December 11th, 2008 — Banking
MoneyEconomics has a new tool, called 1911, that pulls all sorts of information about banks from a variety of sources. It’s designed as a tool to determine your bank’s health but it’s difficult to say given the types of information it shares.
Let’s take a look at FNBO Direct’s parent company, First National Bank of Omaha. FNBO is generally regarded as a safe bank and, even if it weren’t, FDIC insurance covers up to $250,000 per person so you’re protected anyway.
According to 1911, FNBO has more assets than liabilities, around $10B of each, and has a net income of $62.5 million. In addition to that snapshot, it shows the history of all three metrics on a bar chart, in quarters, since 2000.
It’s useful information and presented in a nice way, but misses the mark on offering a means to assess bank safety.
September 19th, 2008 — Banking
With the state of the banking industry these days, you can never be too sure if a bank you’re thinking about putting your hard earned money in is actually insured. The best way to do this is to use the FDIC’s Bank Find tool to confirm the bank is who they say they are (or the NCUA tool for credit unions). You will want to check the website URL to see that it matches what’s listed on the FDIC site as well.
If it seems too good to be true, double check. (heck, if it seems perfectly fine, double check anyway)
July 23rd, 2008 — Banking
FDIC Insurance has been on a lot of people’s minds given the recent conservatorship of IndyMac. Many people that had more than the FDIC insurance limit, which is essentially $100,000 per person per institution, lost their money but if you structure your accounts correctly, one person could easily have many times more coverage. At worst, you could open multiple accounts at different institutions and get coverage that way, there’s almost no reason to have more than the $100,000 limit.
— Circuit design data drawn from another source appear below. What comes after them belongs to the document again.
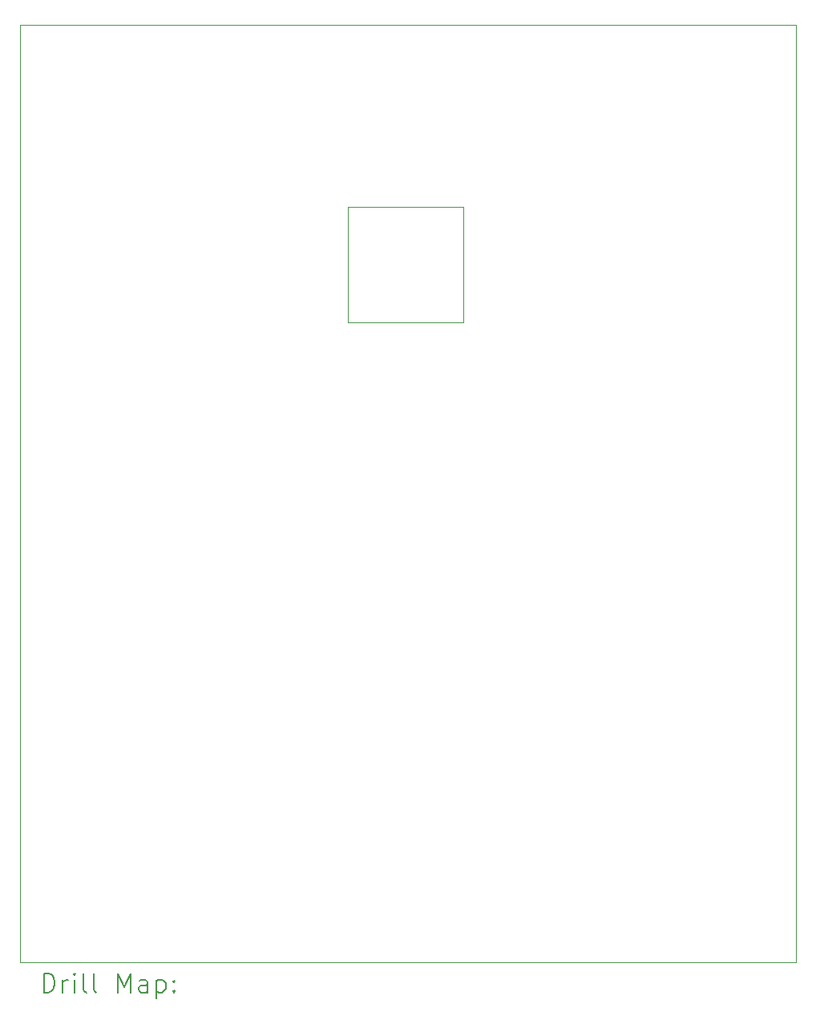
<source format=gbr>
%FSLAX45Y45*%
G04 Gerber Fmt 4.5, Leading zero omitted, Abs format (unit mm)*
G04 Created by KiCad (PCBNEW (6.0.5)) date 2022-07-09 16:19:08*
%MOMM*%
%LPD*%
G01*
G04 APERTURE LIST*
%TA.AperFunction,Profile*%
%ADD10C,0.100000*%
%TD*%
%ADD11C,0.200000*%
G04 APERTURE END LIST*
D10*
X18835000Y-14671400D02*
X10635000Y-14671400D01*
X10635000Y-4771400D02*
X18835000Y-4771400D01*
X10635000Y-14671400D02*
X10635000Y-4771400D01*
X18835000Y-4771400D02*
X18835000Y-14671400D01*
X14102000Y-6693000D02*
X15322000Y-6693000D01*
X15322000Y-7913000D02*
X15322000Y-6693000D01*
X14102000Y-7913000D02*
X15322000Y-7913000D01*
X14102000Y-7913000D02*
X14102000Y-6693000D01*
D11*
X10887619Y-14986876D02*
X10887619Y-14786876D01*
X10935238Y-14786876D01*
X10963810Y-14796400D01*
X10982857Y-14815448D01*
X10992381Y-14834495D01*
X11001905Y-14872590D01*
X11001905Y-14901162D01*
X10992381Y-14939257D01*
X10982857Y-14958305D01*
X10963810Y-14977352D01*
X10935238Y-14986876D01*
X10887619Y-14986876D01*
X11087619Y-14986876D02*
X11087619Y-14853543D01*
X11087619Y-14891638D02*
X11097143Y-14872590D01*
X11106667Y-14863067D01*
X11125714Y-14853543D01*
X11144762Y-14853543D01*
X11211428Y-14986876D02*
X11211428Y-14853543D01*
X11211428Y-14786876D02*
X11201905Y-14796400D01*
X11211428Y-14805924D01*
X11220952Y-14796400D01*
X11211428Y-14786876D01*
X11211428Y-14805924D01*
X11335238Y-14986876D02*
X11316190Y-14977352D01*
X11306667Y-14958305D01*
X11306667Y-14786876D01*
X11440000Y-14986876D02*
X11420952Y-14977352D01*
X11411428Y-14958305D01*
X11411428Y-14786876D01*
X11668571Y-14986876D02*
X11668571Y-14786876D01*
X11735238Y-14929733D01*
X11801905Y-14786876D01*
X11801905Y-14986876D01*
X11982857Y-14986876D02*
X11982857Y-14882114D01*
X11973333Y-14863067D01*
X11954286Y-14853543D01*
X11916190Y-14853543D01*
X11897143Y-14863067D01*
X11982857Y-14977352D02*
X11963809Y-14986876D01*
X11916190Y-14986876D01*
X11897143Y-14977352D01*
X11887619Y-14958305D01*
X11887619Y-14939257D01*
X11897143Y-14920209D01*
X11916190Y-14910686D01*
X11963809Y-14910686D01*
X11982857Y-14901162D01*
X12078095Y-14853543D02*
X12078095Y-15053543D01*
X12078095Y-14863067D02*
X12097143Y-14853543D01*
X12135238Y-14853543D01*
X12154286Y-14863067D01*
X12163809Y-14872590D01*
X12173333Y-14891638D01*
X12173333Y-14948781D01*
X12163809Y-14967828D01*
X12154286Y-14977352D01*
X12135238Y-14986876D01*
X12097143Y-14986876D01*
X12078095Y-14977352D01*
X12259048Y-14967828D02*
X12268571Y-14977352D01*
X12259048Y-14986876D01*
X12249524Y-14977352D01*
X12259048Y-14967828D01*
X12259048Y-14986876D01*
X12259048Y-14863067D02*
X12268571Y-14872590D01*
X12259048Y-14882114D01*
X12249524Y-14872590D01*
X12259048Y-14863067D01*
X12259048Y-14882114D01*
M02*

</source>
Today’s Seniors has a great explanation and example scenarios of how you can extend the insurance. If you are married with children, there are several ways you can extend your insurance limits. First, each person in the marriage can open an individual account that gives them $100,000 of cover. Then, they can open a joint account that has $200,000 of total coverage. If you’re keeping score, that’s three accounts with $400,000 of coverage ($100k, $100k, $200k). Then, each can open a testamentary (revocable trust) account naming each other as beneficiaries for another $100k each – total of $600k. That’s over half a million dollars in coverage.
Always consult a financial professional before making any decisions, I’m not a financial professional.
July 15th, 2008 — Banking
The FDIC insurance limit on bank accounts is $100,000 per account per type. It’s a little confusing sometimes but you’re safe knowing that $100,000 is the maximum you should ever keep in any bank account. In the event the bank should fail, which means that it’s gone into FDIC conservatorship, your deposits are insured up to $100,000. Your first $100,000 in that account is safe from loss.
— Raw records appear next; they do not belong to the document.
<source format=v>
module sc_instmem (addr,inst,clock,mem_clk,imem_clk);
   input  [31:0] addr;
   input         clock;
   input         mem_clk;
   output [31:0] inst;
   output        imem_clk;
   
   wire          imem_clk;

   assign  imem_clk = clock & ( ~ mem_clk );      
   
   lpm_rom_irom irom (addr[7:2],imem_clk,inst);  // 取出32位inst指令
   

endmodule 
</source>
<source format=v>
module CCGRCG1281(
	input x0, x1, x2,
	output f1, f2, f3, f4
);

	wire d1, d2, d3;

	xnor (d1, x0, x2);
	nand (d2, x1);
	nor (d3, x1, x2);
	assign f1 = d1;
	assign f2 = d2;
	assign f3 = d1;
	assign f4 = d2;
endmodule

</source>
In the latest bank collapse, IndyMac Bank, people withdrew $1.3bn in 11 days and caused a liquidity crisis that forced the Office of Thrift Supervision to step in and take over. If you had more than $100,000 in an account there, you would normally expect to get absolutely nothing back but as this plays out you might get something back.
The bank went from OK to done in eleven days. There were signs of this happening, of course, as 1.3 billion was withdrawn, but it shows that if you weren’t paying attention and had over $100k in there; you were out of luck.
I’m all for simplification of accounts and assets, the less you have the less you can screw up, but with so many online banks offering great savings rate APYs you should be able to find places to store your money if you have more than the FDIC limit.
June 4th, 2008 — Banking
Bank Deals has posted the fourth bank failure of 2008, a little bank in Minnesota, along with a comprehensive guide about what to expect if your bank goes belly up.
Rule #1: Don’t have more than $100,000 in an account at any one bank.
Rule #2: (if you must break Rule #1) Understand the FDIC protections you are afforded.
A lot of people expect a lot of banks to go under because of CDO’s so keep a watchful eye out.